▶ **Source document**
»»

In an age that largely eschewed rhyme, she ended lines mid-word, or on unpromising words like the—but rhymed them, and also buried exact rhymes inside her lines. T. S. Eliot praised her for her mastery of “light rhyme,” the practice of chiming an accented syllable with a weak one. (Such a rhyme, like know/hero, will in the wrong hands seem merely unskillful.) A talky, pointed awkwardness born of arbitrary-seeming patterns was Moore’s hallmark, and arguably harder to achieve than the free verse of such poets as her friends Hilda Doolittle and Ezra Pound. Although Moore was the first American poet to write most of her poems in “syllabics”—a technique in which syllables but not accents are counted—she denied her reliance on syllabics per se. It was for her a means to produce an irregular-looking but pleasing stanza shape tailored to each poem: something beyond the convention Robert Lowell would later call “stiff quatrains shoveled out four-square.” (Leavell unhelpfully returns time and again to what she calls, in the singular, Moore’s “stanza.” No, these were her stanzas—of a manifold variety.)

Moore said, in different ways throughout her career, that she wasn’t sure the verse she was writing was poetry. And yet she pronounced confident, often prescient, judgment on her contemporaries’ poetry. An influential reviewer and editor for the 1920s journal The Dial, she was proud of her choices for the magazine, publishing the young Hart Crane and the aging Yeats. Throughout the Jazz Age, dressed eccentrically in the fashions of 1907, Moore dined out with the misbehaving bohemians and trust-fund sophisticates she met through her job—and then she took the subway home, to her mother.

««

▶ **Study questions**
a) In the passage on Moore's poetry, what did T. S. Eliot praise her for?
b) Go on with the passage on Moore's poetry, starting after its final sentence.
The records are separate material, unrelated to the passage on Moore's poetry.

Records in a dataset

»»

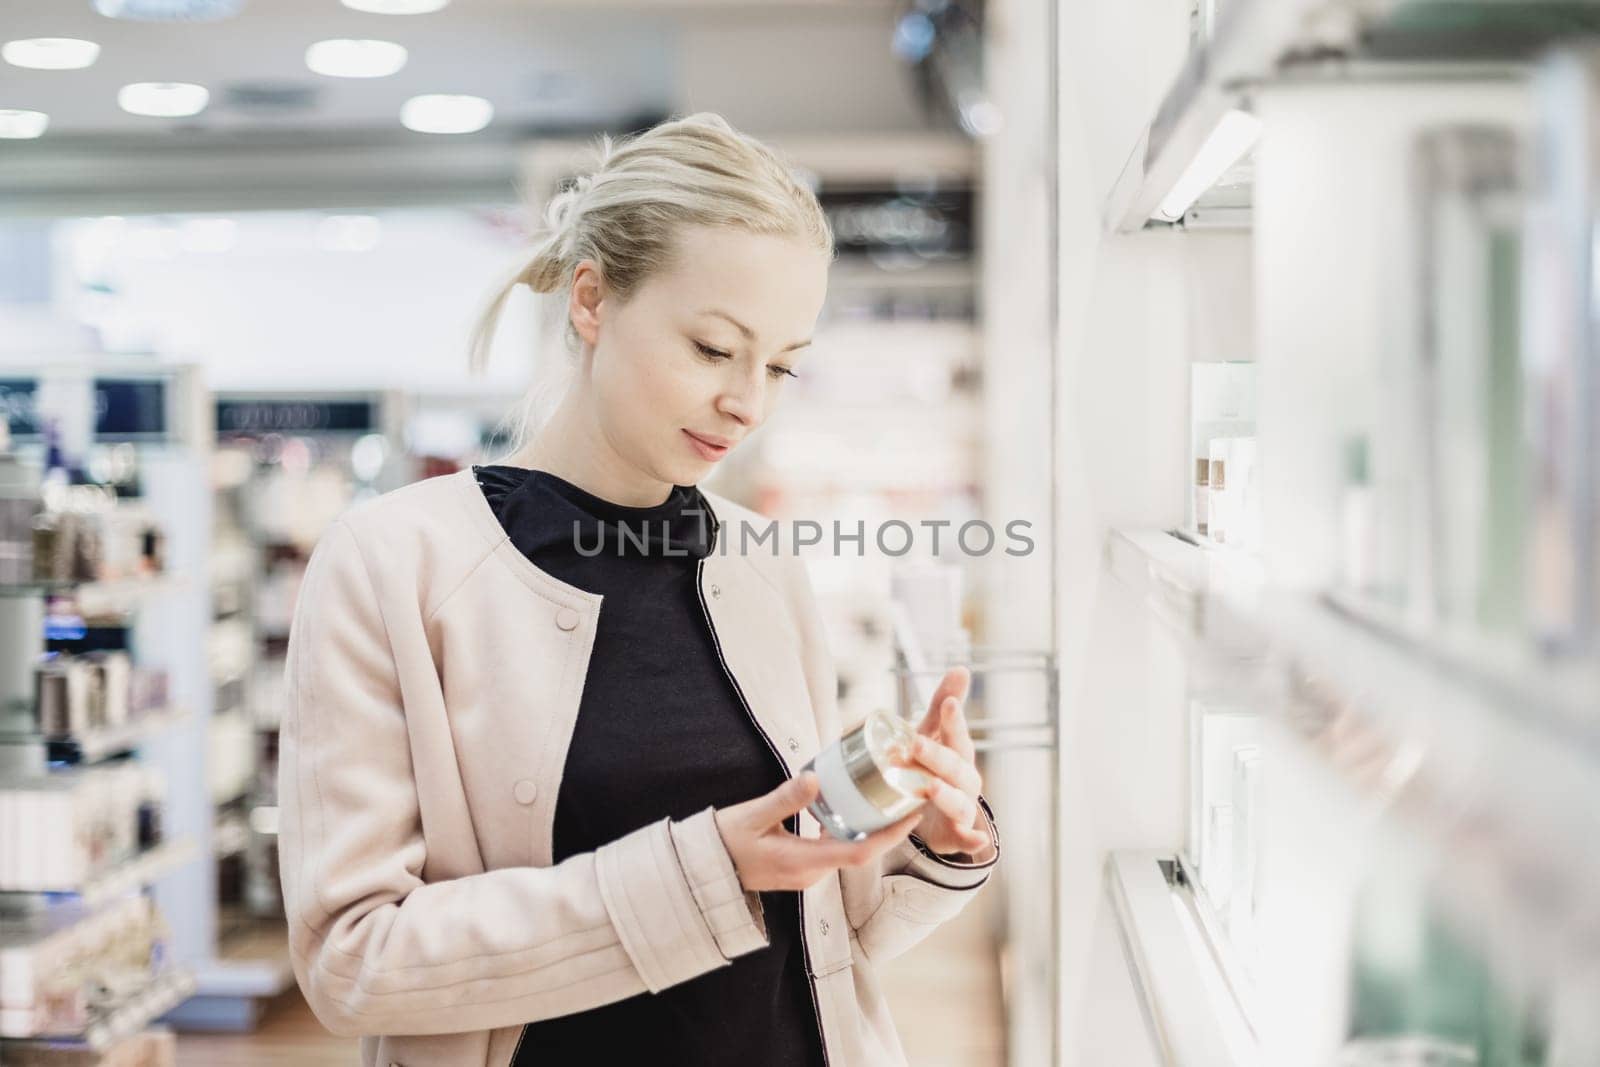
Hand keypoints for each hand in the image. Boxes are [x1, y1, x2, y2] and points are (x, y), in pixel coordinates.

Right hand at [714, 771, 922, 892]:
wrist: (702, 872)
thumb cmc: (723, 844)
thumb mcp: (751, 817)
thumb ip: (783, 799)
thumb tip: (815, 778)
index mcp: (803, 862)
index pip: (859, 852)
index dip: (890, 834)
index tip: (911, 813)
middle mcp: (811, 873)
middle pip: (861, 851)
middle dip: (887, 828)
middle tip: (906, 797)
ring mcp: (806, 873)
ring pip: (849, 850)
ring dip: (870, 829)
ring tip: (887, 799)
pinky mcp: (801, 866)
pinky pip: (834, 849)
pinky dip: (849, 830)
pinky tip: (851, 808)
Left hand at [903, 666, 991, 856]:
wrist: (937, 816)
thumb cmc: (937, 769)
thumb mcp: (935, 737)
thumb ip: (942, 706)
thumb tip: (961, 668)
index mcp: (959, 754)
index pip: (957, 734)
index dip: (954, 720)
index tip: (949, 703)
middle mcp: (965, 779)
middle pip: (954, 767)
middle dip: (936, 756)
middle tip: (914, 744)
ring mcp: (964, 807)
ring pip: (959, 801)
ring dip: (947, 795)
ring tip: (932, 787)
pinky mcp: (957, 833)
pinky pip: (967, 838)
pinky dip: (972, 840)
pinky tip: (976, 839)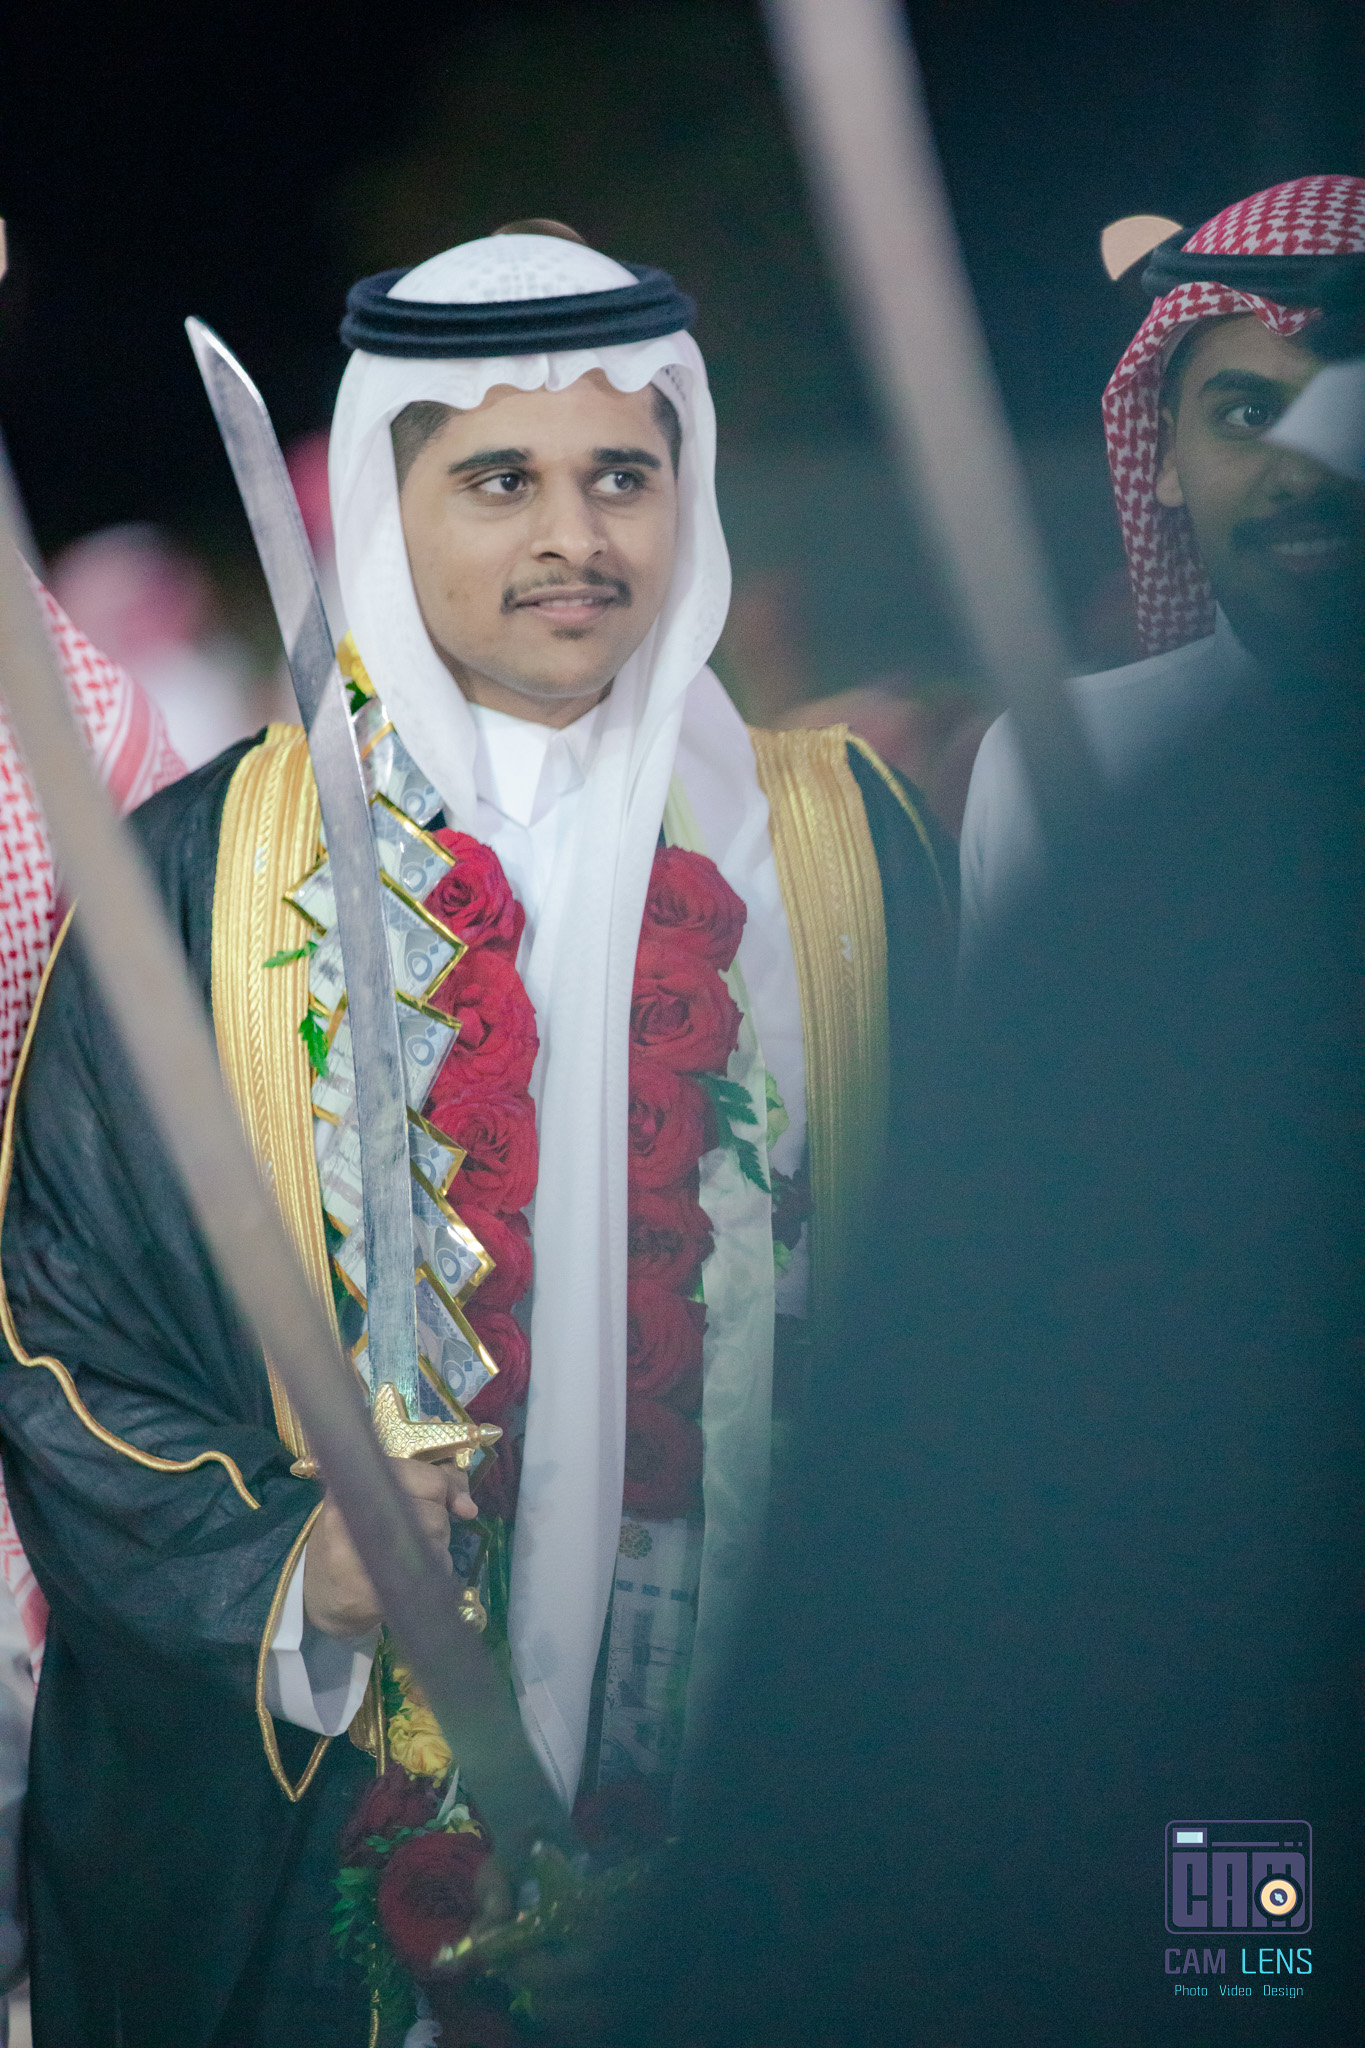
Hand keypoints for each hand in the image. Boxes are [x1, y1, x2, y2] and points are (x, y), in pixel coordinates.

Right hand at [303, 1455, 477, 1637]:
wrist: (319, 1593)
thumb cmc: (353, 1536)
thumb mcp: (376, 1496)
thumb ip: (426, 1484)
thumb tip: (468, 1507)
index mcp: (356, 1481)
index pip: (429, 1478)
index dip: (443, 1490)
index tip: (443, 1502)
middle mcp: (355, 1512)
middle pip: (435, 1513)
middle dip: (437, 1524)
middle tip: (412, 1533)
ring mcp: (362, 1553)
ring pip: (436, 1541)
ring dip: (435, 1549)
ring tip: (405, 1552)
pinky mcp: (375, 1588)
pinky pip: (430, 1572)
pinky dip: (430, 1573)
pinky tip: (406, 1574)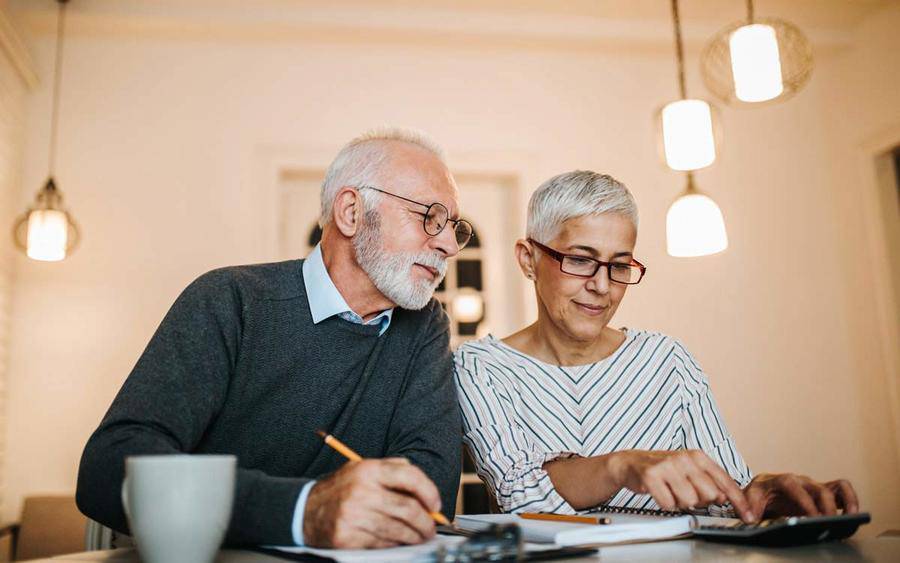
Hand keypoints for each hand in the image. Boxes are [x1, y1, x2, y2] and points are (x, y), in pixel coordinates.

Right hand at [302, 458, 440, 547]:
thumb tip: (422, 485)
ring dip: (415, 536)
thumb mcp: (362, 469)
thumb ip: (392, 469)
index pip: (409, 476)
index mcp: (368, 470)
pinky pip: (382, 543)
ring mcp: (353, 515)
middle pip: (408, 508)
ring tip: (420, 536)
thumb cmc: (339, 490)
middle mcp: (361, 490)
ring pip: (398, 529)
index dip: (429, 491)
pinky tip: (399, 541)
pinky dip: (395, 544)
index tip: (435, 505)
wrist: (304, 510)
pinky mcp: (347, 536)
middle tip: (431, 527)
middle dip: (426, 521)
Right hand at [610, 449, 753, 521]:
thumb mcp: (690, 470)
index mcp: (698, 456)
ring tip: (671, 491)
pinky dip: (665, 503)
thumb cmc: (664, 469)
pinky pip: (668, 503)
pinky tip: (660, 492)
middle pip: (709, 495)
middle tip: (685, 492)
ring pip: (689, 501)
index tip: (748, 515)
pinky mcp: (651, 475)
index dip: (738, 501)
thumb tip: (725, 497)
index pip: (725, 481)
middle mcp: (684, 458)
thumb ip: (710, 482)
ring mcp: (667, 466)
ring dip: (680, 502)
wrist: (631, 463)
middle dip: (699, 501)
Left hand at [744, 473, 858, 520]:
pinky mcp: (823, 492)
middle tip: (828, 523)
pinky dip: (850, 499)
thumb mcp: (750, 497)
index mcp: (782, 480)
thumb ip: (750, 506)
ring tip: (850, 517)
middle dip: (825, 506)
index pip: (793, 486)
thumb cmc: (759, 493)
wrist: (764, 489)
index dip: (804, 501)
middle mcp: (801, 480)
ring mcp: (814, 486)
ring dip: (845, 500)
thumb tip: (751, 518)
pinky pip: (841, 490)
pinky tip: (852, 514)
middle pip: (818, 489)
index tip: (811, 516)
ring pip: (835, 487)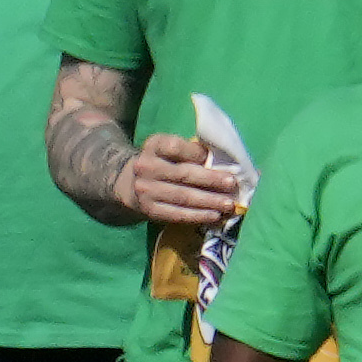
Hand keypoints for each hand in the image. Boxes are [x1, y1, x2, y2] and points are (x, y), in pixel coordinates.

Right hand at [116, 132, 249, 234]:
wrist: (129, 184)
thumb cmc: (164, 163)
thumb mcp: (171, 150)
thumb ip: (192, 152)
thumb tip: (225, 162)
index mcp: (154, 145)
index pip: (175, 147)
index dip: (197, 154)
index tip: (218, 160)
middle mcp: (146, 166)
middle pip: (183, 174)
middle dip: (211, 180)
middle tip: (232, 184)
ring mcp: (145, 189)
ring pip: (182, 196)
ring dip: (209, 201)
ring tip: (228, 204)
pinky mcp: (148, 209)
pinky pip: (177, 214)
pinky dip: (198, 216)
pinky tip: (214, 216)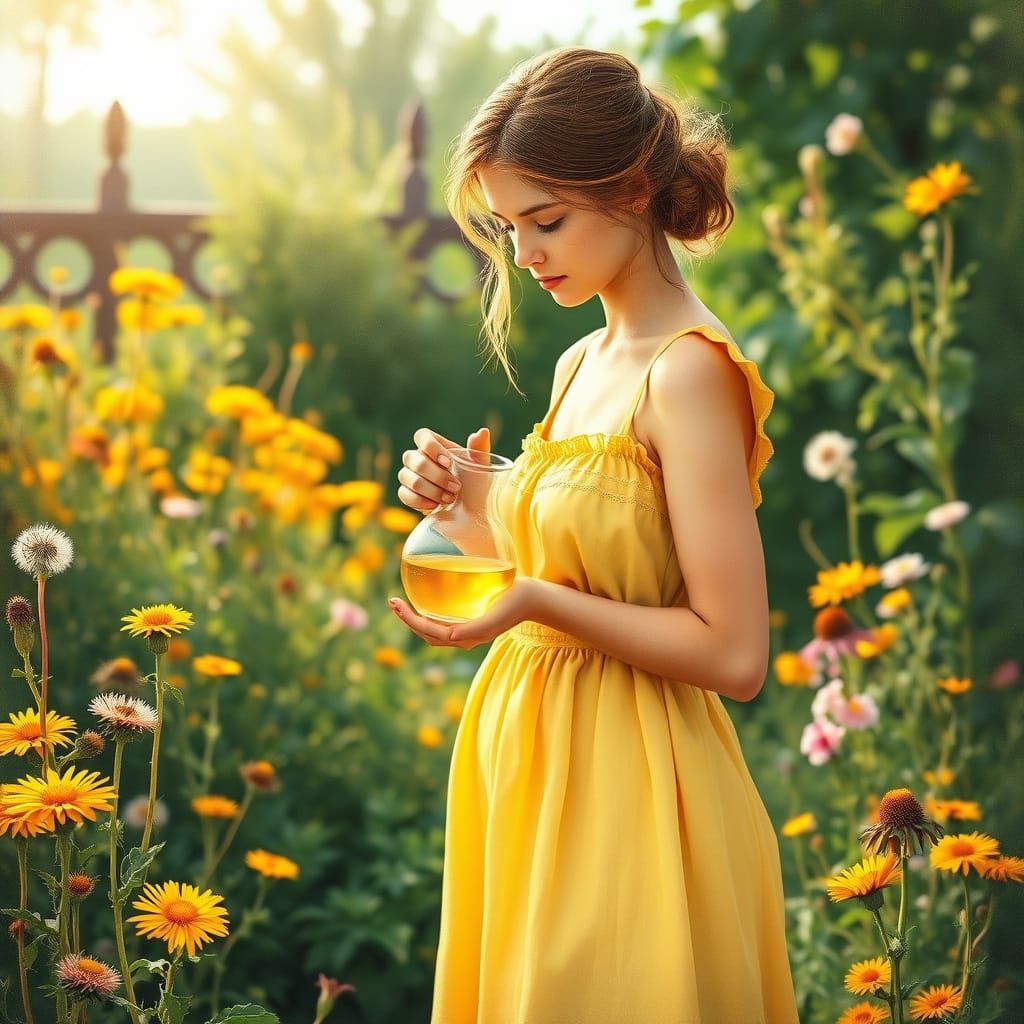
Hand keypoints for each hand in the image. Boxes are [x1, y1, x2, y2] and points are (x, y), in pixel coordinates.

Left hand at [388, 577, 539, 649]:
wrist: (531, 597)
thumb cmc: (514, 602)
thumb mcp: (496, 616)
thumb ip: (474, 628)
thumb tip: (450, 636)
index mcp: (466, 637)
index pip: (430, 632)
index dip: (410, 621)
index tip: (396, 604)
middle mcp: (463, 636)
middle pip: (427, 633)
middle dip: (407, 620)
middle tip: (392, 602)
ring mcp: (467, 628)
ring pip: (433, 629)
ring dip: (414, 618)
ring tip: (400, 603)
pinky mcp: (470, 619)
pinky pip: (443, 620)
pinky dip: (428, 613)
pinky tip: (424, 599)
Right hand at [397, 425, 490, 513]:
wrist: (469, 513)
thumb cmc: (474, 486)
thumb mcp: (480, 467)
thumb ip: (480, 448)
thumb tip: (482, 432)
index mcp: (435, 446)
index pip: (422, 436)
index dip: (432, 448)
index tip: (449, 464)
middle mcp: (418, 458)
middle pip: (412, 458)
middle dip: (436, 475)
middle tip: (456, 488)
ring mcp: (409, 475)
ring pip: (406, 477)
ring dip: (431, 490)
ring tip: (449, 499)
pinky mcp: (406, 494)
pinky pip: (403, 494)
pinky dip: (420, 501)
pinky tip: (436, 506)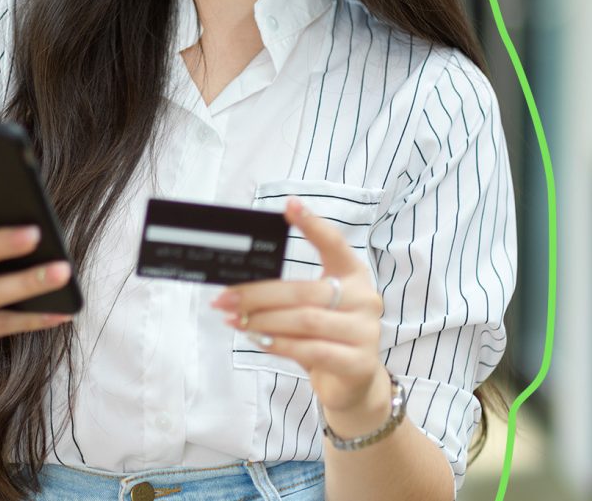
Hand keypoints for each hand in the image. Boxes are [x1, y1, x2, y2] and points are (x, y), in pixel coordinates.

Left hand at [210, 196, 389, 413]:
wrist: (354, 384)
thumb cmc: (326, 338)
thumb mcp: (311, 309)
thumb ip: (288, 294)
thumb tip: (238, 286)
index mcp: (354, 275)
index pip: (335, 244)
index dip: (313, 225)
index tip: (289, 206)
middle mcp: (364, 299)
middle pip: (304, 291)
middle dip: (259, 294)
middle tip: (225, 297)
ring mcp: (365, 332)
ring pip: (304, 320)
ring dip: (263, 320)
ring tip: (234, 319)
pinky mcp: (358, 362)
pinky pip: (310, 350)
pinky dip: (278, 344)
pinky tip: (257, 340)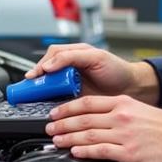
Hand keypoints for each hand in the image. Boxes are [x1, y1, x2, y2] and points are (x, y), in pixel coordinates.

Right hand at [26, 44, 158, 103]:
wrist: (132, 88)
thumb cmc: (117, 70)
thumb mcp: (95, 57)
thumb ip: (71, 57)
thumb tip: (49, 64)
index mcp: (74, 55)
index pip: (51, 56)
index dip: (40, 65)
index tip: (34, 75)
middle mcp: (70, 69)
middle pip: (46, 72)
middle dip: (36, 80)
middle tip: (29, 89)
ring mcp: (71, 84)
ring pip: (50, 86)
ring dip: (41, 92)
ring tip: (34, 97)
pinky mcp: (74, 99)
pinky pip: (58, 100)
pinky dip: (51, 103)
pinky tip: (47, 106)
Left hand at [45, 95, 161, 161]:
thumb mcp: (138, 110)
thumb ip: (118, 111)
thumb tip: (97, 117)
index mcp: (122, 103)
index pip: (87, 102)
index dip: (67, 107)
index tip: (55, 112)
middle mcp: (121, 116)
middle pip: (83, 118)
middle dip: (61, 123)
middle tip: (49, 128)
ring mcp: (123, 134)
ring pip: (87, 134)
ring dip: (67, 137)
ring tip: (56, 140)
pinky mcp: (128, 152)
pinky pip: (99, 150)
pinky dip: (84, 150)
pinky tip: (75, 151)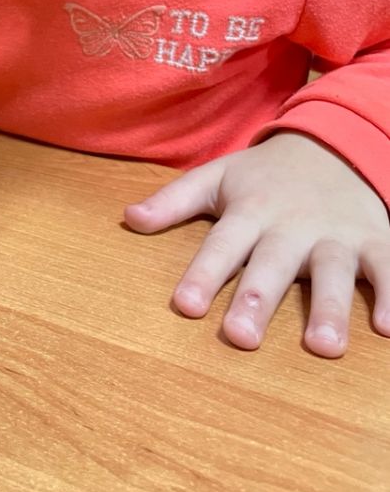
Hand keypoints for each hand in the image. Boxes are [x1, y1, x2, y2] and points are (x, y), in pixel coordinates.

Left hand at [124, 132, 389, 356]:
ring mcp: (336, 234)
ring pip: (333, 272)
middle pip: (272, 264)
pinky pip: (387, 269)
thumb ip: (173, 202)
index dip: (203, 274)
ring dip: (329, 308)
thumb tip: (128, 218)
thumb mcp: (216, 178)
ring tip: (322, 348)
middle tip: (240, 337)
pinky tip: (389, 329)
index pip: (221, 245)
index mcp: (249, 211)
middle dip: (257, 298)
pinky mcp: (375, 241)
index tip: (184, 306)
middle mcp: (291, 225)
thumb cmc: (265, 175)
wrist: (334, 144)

««

▶ **Answers to each task**
a) Her mastery of "light rhyme," the practice of chiming an accented syllable with a weak one.

b)
“Mon Dieu, what a mother!,” one of Moore’s literary friends, the suffragist Alyse Gregory, confided in a letter to a friend. The domination of Mary Moore over her daughter—the pair lived together in ostentatious frugality until Mrs. Moore’s death in 1947, when the poet was about to turn 60—riveted the New York literary world during their lives. Gregory added that Mrs. Moore was “inexorably, permanently, eternally rooted and not to be overlooked, and remorselessly conversational.” Yet Mrs. Moore had her distinguished admirers, too. The artist Joseph Cornell saluted her “almost silent way of saying important things.” Edmund Wilson told Allen Tate that Mrs. Moore was one of the most intellectual women he knew.

The first biographer authorized by the Moore estate (the children of the poet’s older brother, Warner), Leavell is an uneven explicator of poetry. Yet she trains a useful light on Mary, who turns out to be as mysterious and contradictory a figure as Marianne. Charles Molesworth, the author of the solid Marianne Moore: A Literary Life (1990), was denied permission to quote from previously unpublished Moore family letters. Leavell makes welcome use of their revelations, and notes that both Moore children learned from their mother “the power of precise diction and detail to make their letters vivid.” Yet Leavell doesn’t seem to appreciate fully the implications for Moore’s poetry of hearing Mary’s distinctive cadences day by day, for years.

George Platt Lynes/Library of Congress

The Moore household was unconventional from the start. Marianne never met her father, a depressive religious fanatic who, two years after Mary left him, literally cut off his right hand; he was confined intermittently to mental institutions, and died in 1925. Mary was sanely devout, self-reliant in a man’s world, and determined to advance the educations of her two children on little income. Tough yet sentimental, she created a lastingly childish environment in which she was the first among three equals. The Moore trio addressed one another for decades with names from their favorite book, The Wind in the Willows. Marianne’s commonest nickname was Rat. And as Leavell makes widely public for the first time, Mrs. Moore—whose children called her Mole—lived openly with a female lover.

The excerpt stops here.